— What the task asks —
Output each record below exactly, leaving any picture out of the copy.
___ Source information ___
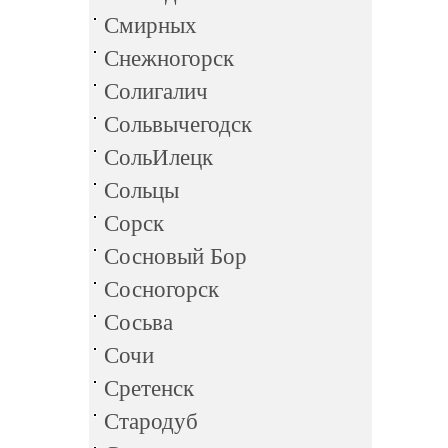
Смирных
Снежногорск
Солигалич
Сольвычегодск
СольИлецк
Сольцы
Сорск
Сосновый Бор
Сосногорск
Сосьва
Сочи
Сретенск
Стародуб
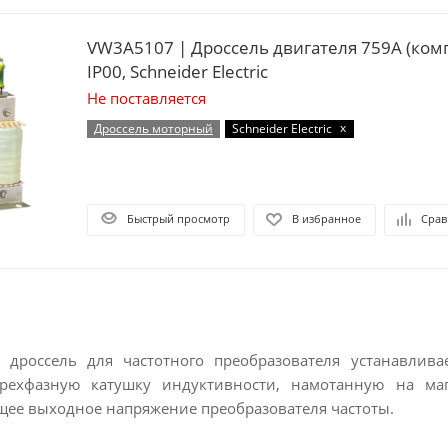
VW3A5107 | Дроссель двигателя 759А (комп
IP00, Schneider Electric
Не поставляется
x
Дроссель моторный
Schneider Electric
Быстрый просмотр
В избранное
Срав
дроссель для частотного преобразователя устанавлива
трехфазную катушку индуктивности, намотанную на ма
щее выходное напряжение преобразователя частоты.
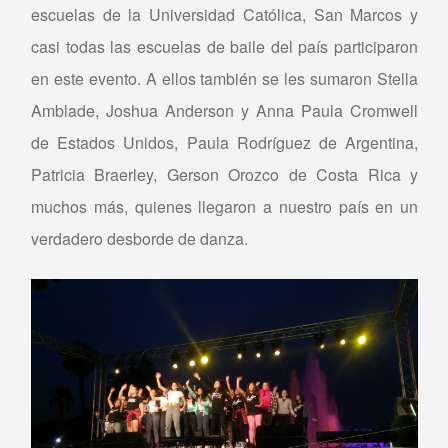
escuelas de la Universidad Católica, San Marcos y
casi todas las escuelas de baile del país participaron
en este evento. A ellos también se les sumaron Stella
Amblade, Joshua Anderson y Anna Paula Cromwell
de Estados Unidos, Paula Rodríguez de Argentina,
Patricia Braerley, Gerson Orozco de Costa Rica y
muchos más, quienes llegaron a nuestro país en un
verdadero desborde de danza.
___
— Solution for this problem —
Смирных
Снежногорск
Солигалич
Сольвычегодск
СольИлецк
Сольцы
Сорск
Сосновый Бор
Сосногорск
Сосьва
Сочи
Сретенск
Стародуб
VW3A5107 | Дроссель двигателя 759А (комп
IP00, Schneider Electric
Не поставляется
x
Дроссель моторный
Schneider Electric
Быстрый просмотр
В избранное
Срав
дроссель для частотного преобразователя устанавлива
трехфазную катушку индуктивности, намотанную на ма
щее выходное напряжение преобразователя частоты.
escuelas de la Universidad Católica, San Marcos y
casi todas las escuelas de baile del país participaron
en este evento. A ellos también se les sumaron Stella
Amblade, Joshua Anderson y Anna Paula Cromwell
de Estados Unidos, Paula Rodríguez de Argentina,
Patricia Braerley, Gerson Orozco de Costa Rica y
muchos más, quienes llegaron a nuestro país en un
verdadero desborde de danza.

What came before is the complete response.